#### Problem to solve:
Continue the listing of interview books on comic strip artists from the point where it stops, in the same style.

#### Text provided:
--*--
Books in series

#1
Charles M. Schulz
Conversations
2000
A biography in interviews of one of America's best-loved comic strip masters
Through his comic strip Peanuts, Charles M. Schulz (1922-2000) has left his signatures on American culture—Lucy's fake hold for the kickoff, Linus' security blanket, Charlie Brown's baseball team that never wins a game, and his everyman's cry of "Good Grief!"
When Schulz died February 13, 2000, the eve of publication for the last Sunday strip he would draw, the world mourned the passing of a gentle humorist and minimalist innovator, a comic strip artist who had become one of America's major pop philosophers, theologians, and psychologists in the last half of the twentieth century.
Charles M. Schulz: Conversations reveals that man, open and warm once a conversation began. During his career, his little kid characters and Snoopy and Woodstock appeared for 355 million readers in 2,600 papers in 75 countries, in 30 television specials and four feature films, and in an off-Broadway musical. Selected from over 300 interviews published between 1957 and the present, this collection serves as a celebration of the popular strip's 50th anniversary on October 2, 2000, and as a lasting tribute to the man friends called "Sparky."
Schulz talks at length about life, theology, sports, the art of the comic strip, and the human condition in general. He ruminates as well on the origins and the importance of Charlie Brown, Lucy, Snoopy, and friends as icons of the American imagination. America's most universally admired and respected comic artist talks about how his own life and insecurities have inspired some of his finest moments in comic strip history.
Until Schulz's retirement, he never missed a deadline and was totally responsible for writing, drawing, and lettering the feature every day, a record matched by no other cartoonist in newspaper history.
Including dozens of classic Peanuts strips, this volume suggests that if we had only one artifact for deposit in a time capsule, something to tell future historians what life in the late twentieth century was all about, we could do no better than to enclose a complete run of Peanuts.
M. Thomas Inge, a friend of Schulz's for many years, is Robert Emory Blackwell Professor of Humanities at Randolph-Macon College. He has authored or edited over 40 volumes, including Conversations with William Faulkner (University Press of Mississippi, 1999).

#2
Milton Caniff
Conversations
2002
In this collection of more than a dozen interviews, one of the giants of American comic strips talks about his life and his craft. The years spanning 1937 to 1986, when the interviews were conducted, embrace almost all of Caniff's career as he was producing the legendary Terry and the Pirates and his post-World War II masterpiece Steve Canyon .
--*--
#### Supplied records:

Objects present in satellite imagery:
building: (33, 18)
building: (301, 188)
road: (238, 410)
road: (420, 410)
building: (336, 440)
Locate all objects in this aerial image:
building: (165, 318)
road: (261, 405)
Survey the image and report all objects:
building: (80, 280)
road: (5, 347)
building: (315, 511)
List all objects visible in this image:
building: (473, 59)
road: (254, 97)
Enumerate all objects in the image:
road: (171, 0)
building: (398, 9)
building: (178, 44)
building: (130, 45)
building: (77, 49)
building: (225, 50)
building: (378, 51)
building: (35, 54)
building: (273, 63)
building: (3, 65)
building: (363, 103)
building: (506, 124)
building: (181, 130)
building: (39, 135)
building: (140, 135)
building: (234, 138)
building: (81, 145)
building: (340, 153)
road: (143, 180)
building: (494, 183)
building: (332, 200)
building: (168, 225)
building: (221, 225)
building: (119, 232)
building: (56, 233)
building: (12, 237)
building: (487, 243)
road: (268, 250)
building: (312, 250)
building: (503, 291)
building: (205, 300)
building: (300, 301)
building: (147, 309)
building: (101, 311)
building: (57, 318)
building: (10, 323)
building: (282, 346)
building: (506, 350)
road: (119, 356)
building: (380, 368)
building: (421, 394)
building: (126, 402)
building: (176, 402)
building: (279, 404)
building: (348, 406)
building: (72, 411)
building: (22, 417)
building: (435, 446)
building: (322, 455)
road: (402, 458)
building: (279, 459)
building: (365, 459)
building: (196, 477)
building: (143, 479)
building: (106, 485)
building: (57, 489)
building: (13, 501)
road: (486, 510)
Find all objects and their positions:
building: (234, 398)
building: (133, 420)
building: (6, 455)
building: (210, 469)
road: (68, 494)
--*--
#### Result of the task:
In long interviews with such comics luminaries as Jules Feiffer and Will Eisner, Caniff (1907–1988) discusses his signature chiaroscuro style, his passion for realism in every detail, and his relationships with such other cartooning greats as Al Capp ( Li'l Abner ), Noel Sickles ( Scorchy Smith ), and Alex Raymond ( Flash Gordon ).
As Caniff speaks earnestly about his art, his techniques, and his intentions, he discloses his inspirations. He based his characters on real people and his material on contemporary politics and military issues. He gives candid opinions about the effects of the marketplace, business, and sales upon his art. “I would have created Blondie if I'd known that I could have sold it, you can be damn sure.” He notes that the cause for terminating his association with Terry and the Pirates and his creation of Steve Canyon was neither lack of interest nor censorship but the opportunity to exert full creative control over his work.
Few of the interviews in this volume are likely to have been seen or read widely, for most have been gleaned from publications not in general circulation. Interviews from US military publications attest to Caniff's status as a spokesman for the military, particularly for the Air Force. These interviews reveal how Caniff contributed to uplifting servicemen's wartime morale with both Terry and the Pirates and Male Call, a somewhat risqué strip he drew for military newspapers, and how Caniff's loyalty to the military cost his strip vital circulation as Vietnam War protest mounted.
Besides interviews this collection includes rare examples of Caniff's graphic art―preliminary sketches for Steve Canyon, pin-ups from military publications, drawings he created for the magazine of his college fraternity, and samples of vintage strips he drew.

#4
R. Crumb
Conversations
2004
R. Crumb's illustrations have appeared on the covers of albums by Big Brother and the Holding Company, on bootlegged T-shirts, and in several underground newspapers. He is, however, first and foremost, known as the father of underground comics and for work that paved the way for both satirical comics and autobiographical work in the comics medium.
He has been compared favorably to Brueghel, demonized as a misogynist, defended by feminists, and portrayed as the subject of Crumb, an award-winning documentary film. Having created such iconic characters as Mr. Natural, Fritz the Cat, and even himself as part of his cartoon universe, R. Crumb (b. 1943) is firmly established as one of the most significant, controversial, and technically gifted cartoonists of the second half of the twentieth century.
R. Conversations collects interviews that span the late 1960s to the beginning of the twenty-first century. In these Crumb proves to be iconoclastic, opinionated, and—despite his celebrity—impervious to the commercial moods of the public.
Crumb appears alternately as neurotic, witty, acerbic, gentlemanly, cruel, verbose, and reticent. His persona in comics form (as an unattractive, continually nervous, lecherous, obsessive man) is both confirmed and challenged by the person who emerges from these interviews.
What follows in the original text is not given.